_INPUT FOR THIS TASK_.
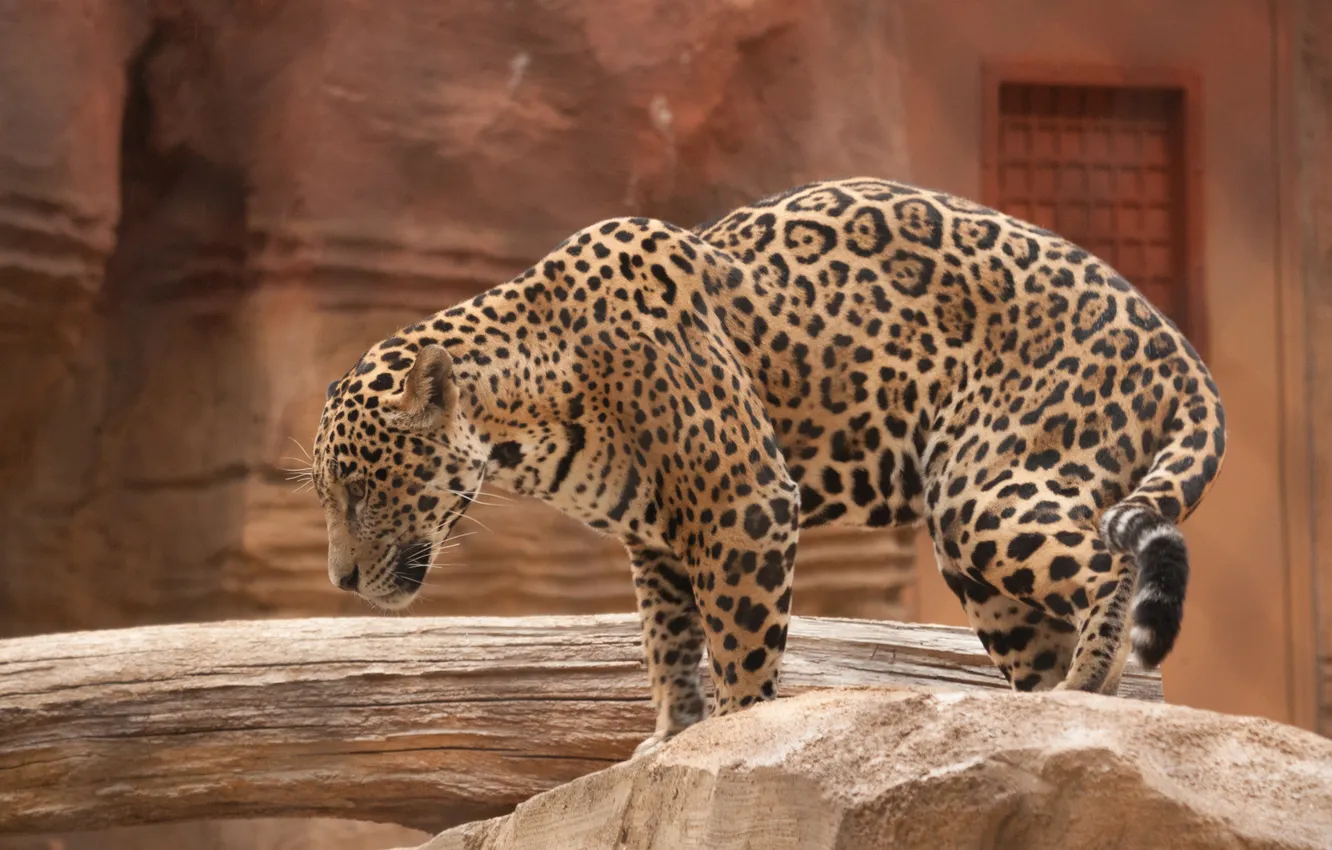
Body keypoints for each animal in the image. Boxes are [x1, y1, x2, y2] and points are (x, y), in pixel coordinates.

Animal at [311, 177, 1226, 756]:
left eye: (360, 489)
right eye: (332, 492)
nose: (342, 581)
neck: (532, 402)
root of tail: (1182, 352)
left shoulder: (742, 501)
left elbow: (740, 642)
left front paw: (740, 734)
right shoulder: (655, 543)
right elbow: (669, 644)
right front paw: (670, 740)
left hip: (986, 487)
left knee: (1112, 563)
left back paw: (1088, 684)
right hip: (983, 563)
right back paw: (1042, 720)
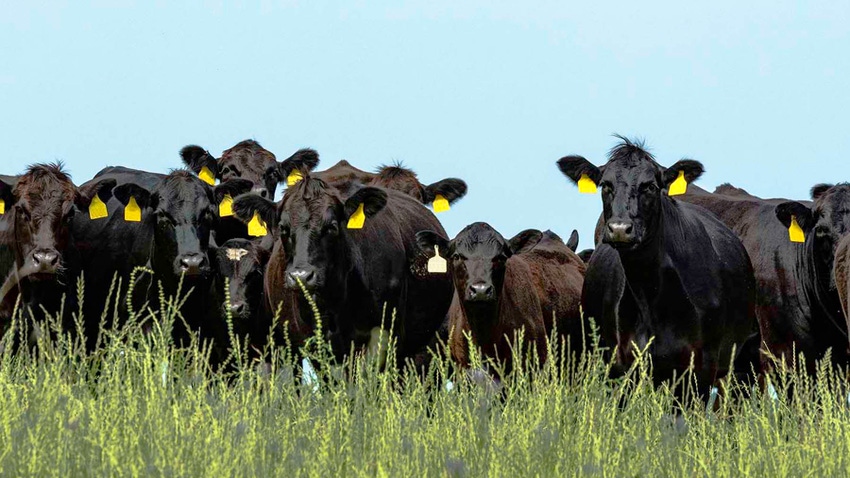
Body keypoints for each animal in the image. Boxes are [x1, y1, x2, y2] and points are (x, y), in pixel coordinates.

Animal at [556, 138, 756, 392]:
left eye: (650, 186)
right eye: (605, 185)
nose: (620, 228)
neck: (651, 294)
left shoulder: (699, 370)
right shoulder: (622, 366)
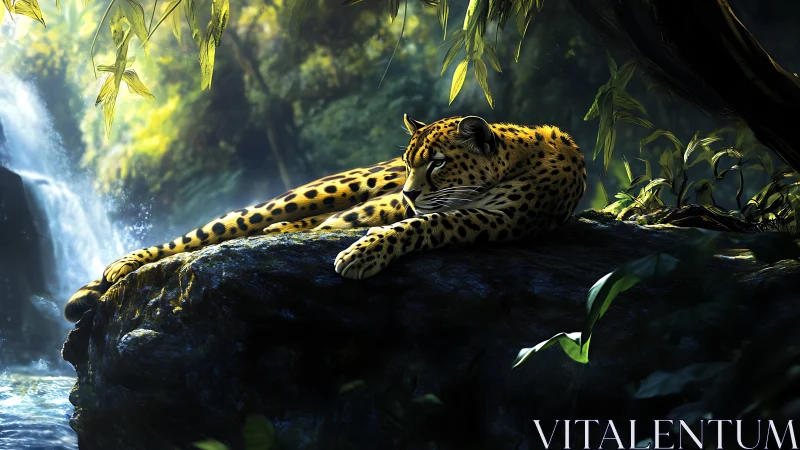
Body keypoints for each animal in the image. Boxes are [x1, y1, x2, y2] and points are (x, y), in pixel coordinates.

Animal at [64, 115, 587, 322]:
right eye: (411, 162)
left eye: (438, 162)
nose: (407, 191)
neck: (520, 158)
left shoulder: (496, 220)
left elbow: (424, 223)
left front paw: (362, 252)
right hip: (319, 191)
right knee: (221, 227)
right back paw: (115, 271)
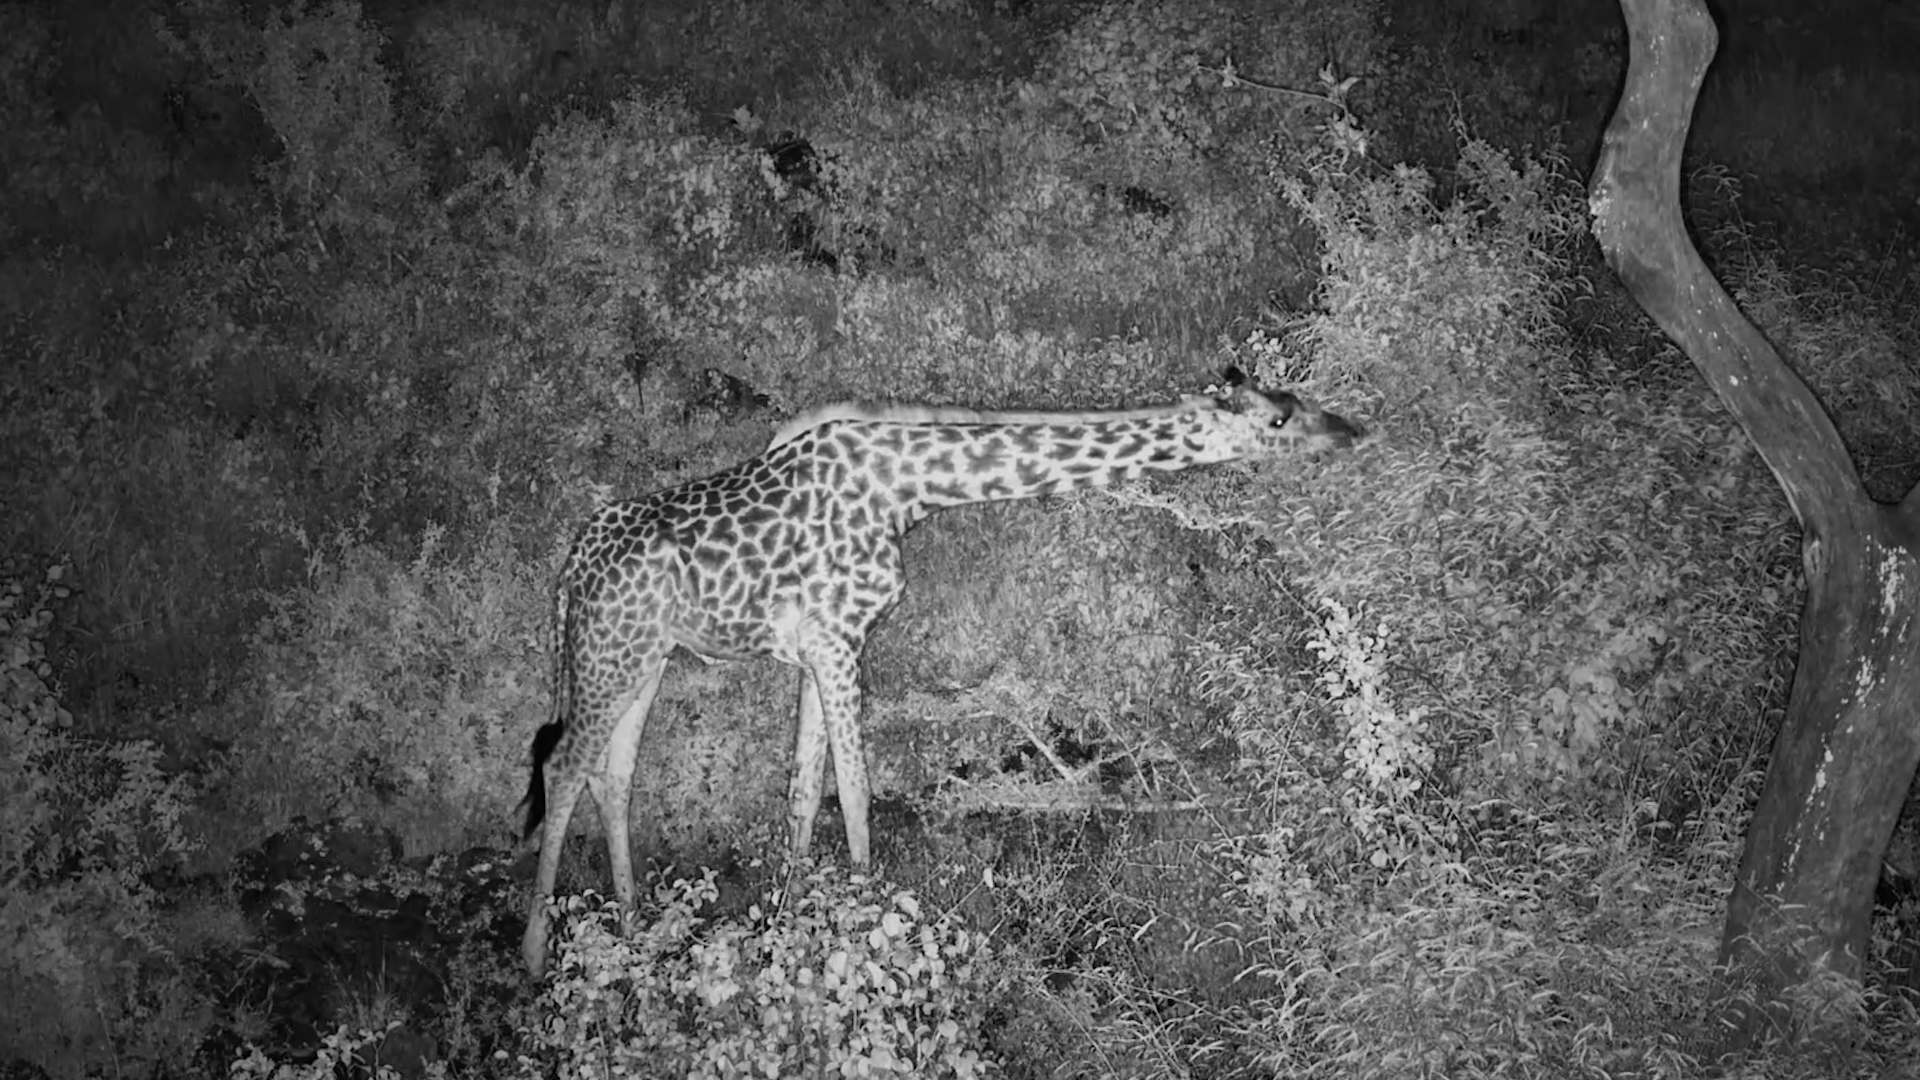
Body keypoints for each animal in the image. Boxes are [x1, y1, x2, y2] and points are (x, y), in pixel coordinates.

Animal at [519, 372, 1363, 975]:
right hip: (608, 654)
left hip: (646, 659)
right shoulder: (837, 639)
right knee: (564, 768)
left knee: (612, 775)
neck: (912, 486)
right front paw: (860, 936)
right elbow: (854, 792)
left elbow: (801, 792)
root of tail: (568, 574)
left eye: (1299, 404)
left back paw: (634, 931)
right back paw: (535, 959)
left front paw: (788, 931)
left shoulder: (823, 645)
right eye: (1277, 421)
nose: (1352, 431)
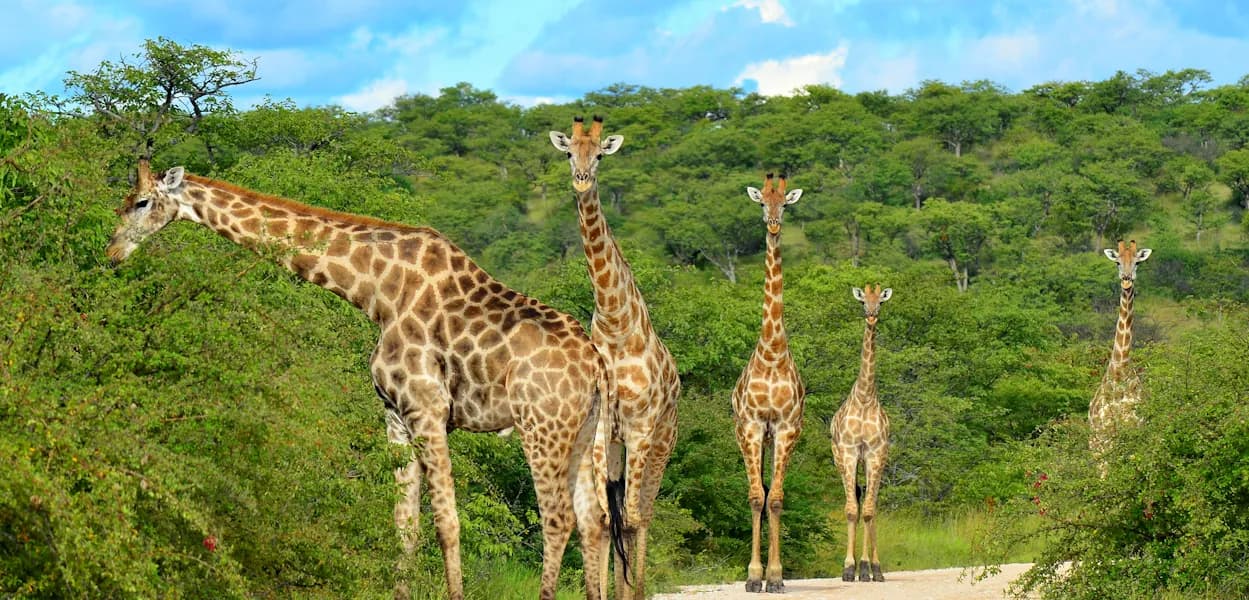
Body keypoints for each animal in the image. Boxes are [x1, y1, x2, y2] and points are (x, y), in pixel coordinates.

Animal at [105, 160, 615, 600]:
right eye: (125, 201)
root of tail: (596, 365)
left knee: (557, 517)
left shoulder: (427, 409)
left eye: (141, 202)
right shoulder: (395, 415)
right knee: (593, 519)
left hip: (540, 426)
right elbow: (405, 525)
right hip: (581, 432)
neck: (378, 294)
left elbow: (447, 522)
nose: (111, 252)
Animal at [549, 116, 681, 600]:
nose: (582, 179)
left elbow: (634, 518)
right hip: (618, 445)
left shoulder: (641, 427)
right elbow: (606, 518)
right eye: (570, 152)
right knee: (619, 513)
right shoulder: (604, 429)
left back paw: (636, 587)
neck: (617, 322)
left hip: (663, 441)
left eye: (601, 155)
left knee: (645, 512)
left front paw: (632, 590)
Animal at [1089, 239, 1152, 465]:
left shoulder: (1134, 432)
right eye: (1117, 262)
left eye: (1137, 262)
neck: (1119, 372)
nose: (1126, 280)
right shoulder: (1102, 440)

_WHAT THE TASK ASKS_. Reproduce nothing but the lines that run from the line containing "left front paw: (362, 252)" through the last line of the records, inclusive. Omit the pictures.

_TASK SOLUTION_.
left front paw: (362, 252)
right hip: (319, 191)
right knee: (221, 227)
right back paw: (115, 271)
Body keypoints for each animal in the image. Boxes are [x1, y1, x2, y2] and points are (x, y), in pixel coordinates.

Animal at [519, 372, 1363, 975]:
right hip: (608, 654)
left hip: (646, 659)
right shoulder: (837, 639)
right knee: (564, 768)
left knee: (612, 775)
neck: (912, 486)
right front paw: (860, 936)
right elbow: (854, 792)
left elbow: (801, 792)
root of tail: (568, 574)
left eye: (1299, 404)
left back paw: (634, 931)
right back paw: (535, 959)
left front paw: (788, 931)
left shoulder: (823, 645)
right eye: (1277, 421)
nose: (1352, 431)
Body keypoints for each animal in the image. Boxes are [x1, y1, x2, y2] and points are (x, y), in pixel coordinates.

Animal at [105, 160, 615, 600]:
right eye: (125, 201)
root of tail: (596, 365)
left knee: (557, 517)
left shoulder: (427, 409)
left eye: (141, 202)
right shoulder: (395, 415)
right knee: (593, 519)
left hip: (540, 426)
right elbow: (405, 525)
right hip: (581, 432)
neck: (378, 294)
left elbow: (447, 522)
nose: (111, 252)
Animal at [549, 116, 681, 600]:
nose: (582, 179)
left elbow: (634, 518)
right hip: (618, 445)
left shoulder: (641, 427)
right elbow: (606, 518)
right eye: (570, 152)
right knee: (619, 513)
right shoulder: (604, 429)
left back paw: (636, 587)
neck: (617, 322)
left hip: (663, 441)
left eye: (601, 155)
left knee: (645, 512)
left front paw: (632, 590)
Animal at [1089, 239, 1152, 465]:
left shoulder: (1134, 432)
right eye: (1117, 262)
left eye: (1137, 262)
neck: (1119, 372)
nose: (1126, 280)
right shoulder: (1102, 440)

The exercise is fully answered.